Şizofren mi Dikkat Eksikliği mi?


Tarih boyunca insanları Allah yoluna çağıran birileri olmuştur. Bu çağrıyı en üst seviyede temsil edenler de peygamberler olmuşlardır, çünkü âlemlerin Rabbi, onlara Cebrail AS aracılığı ile vahiy göndermiştir. Buraya kadar ifade ettiklerimiz, iman esaslarının dördünü direkt içermektedir. Vahyin içeriğini de incelerseniz, bütün iman esasları, bu kısacık ifadelere sığmaktadır. Yani, peygamberlere vahiy gelmesi hususu, iman açısından gayet hassas bir konudur. Dolayısıyla da imana düşmanlık besleyenlerin öncelikli hedefleri arasında yer almıştır. Psikiyatri biliminin ilerlemesiyle de, peygamberlere iman ekseninde yapılan saldırılara bir yenisi eklenmiştir. Bu yazıda, şizofreni tanısı üzerinden yürütülen bu saldırıyı irdelemek istiyorum.



Son peygamber Hz Muhammed SAV mesajını insanlara ilettiği zaman başlangıçta dikkate alınmayıp dışlanıyordu. Fakat onun mesajına sarılanların sayısı arttıkça, o devirdeki toplum önderlerinin etekleri tutuştu. Farklı söylemlerle insanları ondan uzaklaştırmaya çalıştılar. Bunlar arasında, mesela, onun şair olduğu iddiası vardı. Yani, gelen mesajın orijinalitesini kabul ediyorlar, fakat “altı üstü şiir” diyerek topu taca atmaya çalışıyorlardı. Ne var ki gelen vahyin şiire benzer tarafları olmakla birlikte şiir denemeyecek bir şekle ve içeriğe sahipti. O yüzden, bu şairlik iddiasının ayakları yere basmıyordu. Nitekim aynı iddia bizzat Kuran’da da yalanlanmıştı (Yasin 69).

İman düşmanlarının ikinci olarak üstünde durduğu iddia Hz Muhammed’in, haşa, büyücü olduğu iddiasıydı. Bir şekilde gördükleri mucizeleri kabullenmemek için kendilerine büyü yapıldığı iddiasını seslendiriyorlardı. Bu noktada o kadar ileri gitmişlerdi ki meseleyi bir oyun haline getirmişlerdi. “Şunu yaparsan sana iman ederiz” diyorlardı (İsra 90-93); ve bu istediklerinden bazısı mucize olarak kendilerine gösterilince “büyü yapıldığını” söyleyerek yine kabullenmiyorlardı (Kamer 2).

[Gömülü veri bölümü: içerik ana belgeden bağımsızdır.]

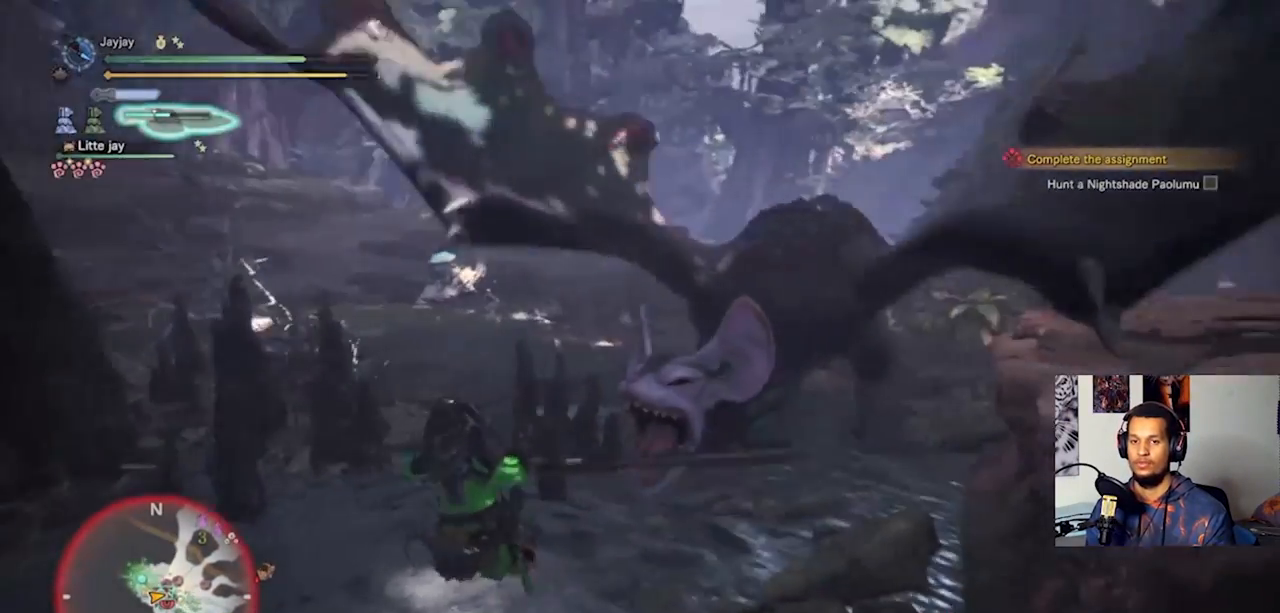
{"buttons": ["SQUARE"], "left_stick": "up", "right_stick": "center", "events": [[33, "CROSS", "up"], [100, "CROSS", "down"], [200, "CROSS", "up"], [300, "CROSS", "down"], [400, "CROSS", "up"], [467, "left_stick", "up"], [500, "SQUARE", "down"]]}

Bunların ardından zincirin son halkası olarak “o cinli” iddiası seslendiriliyordu. Yani kimsenin görmediği bir varlık (melek) tarafından bir mesajın getiriliyor olması, bu iddiaya zemin teşkil ediyordu. Başka insanların göremediklerini gördüğü, duyamadıklarını duyduğu için, delirmiş olduğunu söylüyorlardı. Ne var ki bu iddia da yere basmıyordu, çünkü önceden ciddi bir ilme sahip olmadığını bildikleri birisi, bir anda alimlere öğretmenlik konumuna çıkmıştı ve kendisinde delilerde görülenlerin eseri yoktu (Kalem 2, Necm 2). Tek mesele, görünmeyeni görmekti, yani.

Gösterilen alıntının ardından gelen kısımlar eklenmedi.